GSA hired McLean, Va.-based consultancy Booz Allen Hamilton to help the agency and its clients switch from the old telecom contract to Networx. "When you think about how a large agency operates in the telecommunications environment-whether they have local or distributed billing, what authorities are centralized throughout the agency, how they structure their hierarchy codes and billing-all these things are details that need to be worked through and understood," says John Feeney, principal at Booz Allen. Planning for the transition began well over a year ago, according to Johnson.
Because Networx is not mandatory for agencies, it faces competition within the government, most notably from the Treasury Communications Enterprise, which the Treasury Department recently revived after its apparent death last May. Treasury officials have said GSA is unable to meet its communications needs, an argument that Johnson rejects. "We could have met Treasury's technical requirements," he says. "[The department] didn't want to come to us because of time considerations."
Treasury's decision to go it alone probably raised Networx's services price, enterprise detractors say. "But, there is so much volume on the current FTS contracts that I don't think it's a significant risk," Johnson says.
Another potential competitor is the Defense Department's Global Information Grid Bandwidth Expansion program. As Defense begins relying on digitally transmitted Voice over Internet Protocol for phone service, the department likely will cut back its use of GSA contracts, consultant Suss says. Defense is a major customer of FTS 2001 voice services. The challenge is long term rather than immediate, Suss says, but it "will create a hole for GSA."
But the Pentagon still will rely somewhat on GSA, some government analysts say. GIG network nodes end at military locations, so Defense officials would need a mechanism to communicate with the outside world. The Defense Information Systems Agency had no comment.
Industry insiders also have wondered about the potential for duplication between Networx and another major procurement GSA is prepping, the $65 billion Alliant and Alliant SB contracts for information technology services.
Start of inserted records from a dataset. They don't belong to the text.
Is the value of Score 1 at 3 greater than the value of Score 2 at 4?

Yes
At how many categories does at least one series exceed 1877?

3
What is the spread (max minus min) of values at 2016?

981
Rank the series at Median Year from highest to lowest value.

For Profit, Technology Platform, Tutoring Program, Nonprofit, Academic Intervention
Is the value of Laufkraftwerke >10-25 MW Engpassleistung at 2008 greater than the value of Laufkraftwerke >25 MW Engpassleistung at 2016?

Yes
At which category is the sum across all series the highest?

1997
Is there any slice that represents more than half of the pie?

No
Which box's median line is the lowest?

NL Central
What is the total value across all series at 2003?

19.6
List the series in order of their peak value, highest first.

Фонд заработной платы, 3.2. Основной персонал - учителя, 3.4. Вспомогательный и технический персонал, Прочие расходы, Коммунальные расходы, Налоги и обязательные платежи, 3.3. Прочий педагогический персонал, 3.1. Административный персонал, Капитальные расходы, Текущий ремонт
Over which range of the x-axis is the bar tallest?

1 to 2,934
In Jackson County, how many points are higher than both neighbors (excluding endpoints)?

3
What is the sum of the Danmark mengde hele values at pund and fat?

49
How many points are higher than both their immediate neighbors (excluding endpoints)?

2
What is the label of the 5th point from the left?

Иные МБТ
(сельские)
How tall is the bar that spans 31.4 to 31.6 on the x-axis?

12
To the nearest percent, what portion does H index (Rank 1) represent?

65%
In a letter to then-GSA administrator Perry in April, Rep. Tom Davis, R-Va., said he worried that the two programs would lead to confusion over where to buy IT services. Since then, GSA has delayed issuing the Alliant request for proposals in order to rethink the program. The agency also named Johnson as the executive in charge of Alliant, a step that allayed some of Davis' fears. Overlap between the two programs will inevitably exist. "The key is to manage the programs so the common elements are complementary," says Davis spokes-man Drew Crockett.
In Congress, scrutiny promises to be tight as long as Davis remains in office and chairs the House Government Reform Committee. The congressman says he will run for reelection in 2006, despite reports that he was considering returning to the private sector. Davis initially approached Networx with some skepticism, but now supports the program. Crockett says Davis "believes GSA has the capacity and capability to pull this off as long as GSA's management continues its solid focus on the tasks at hand."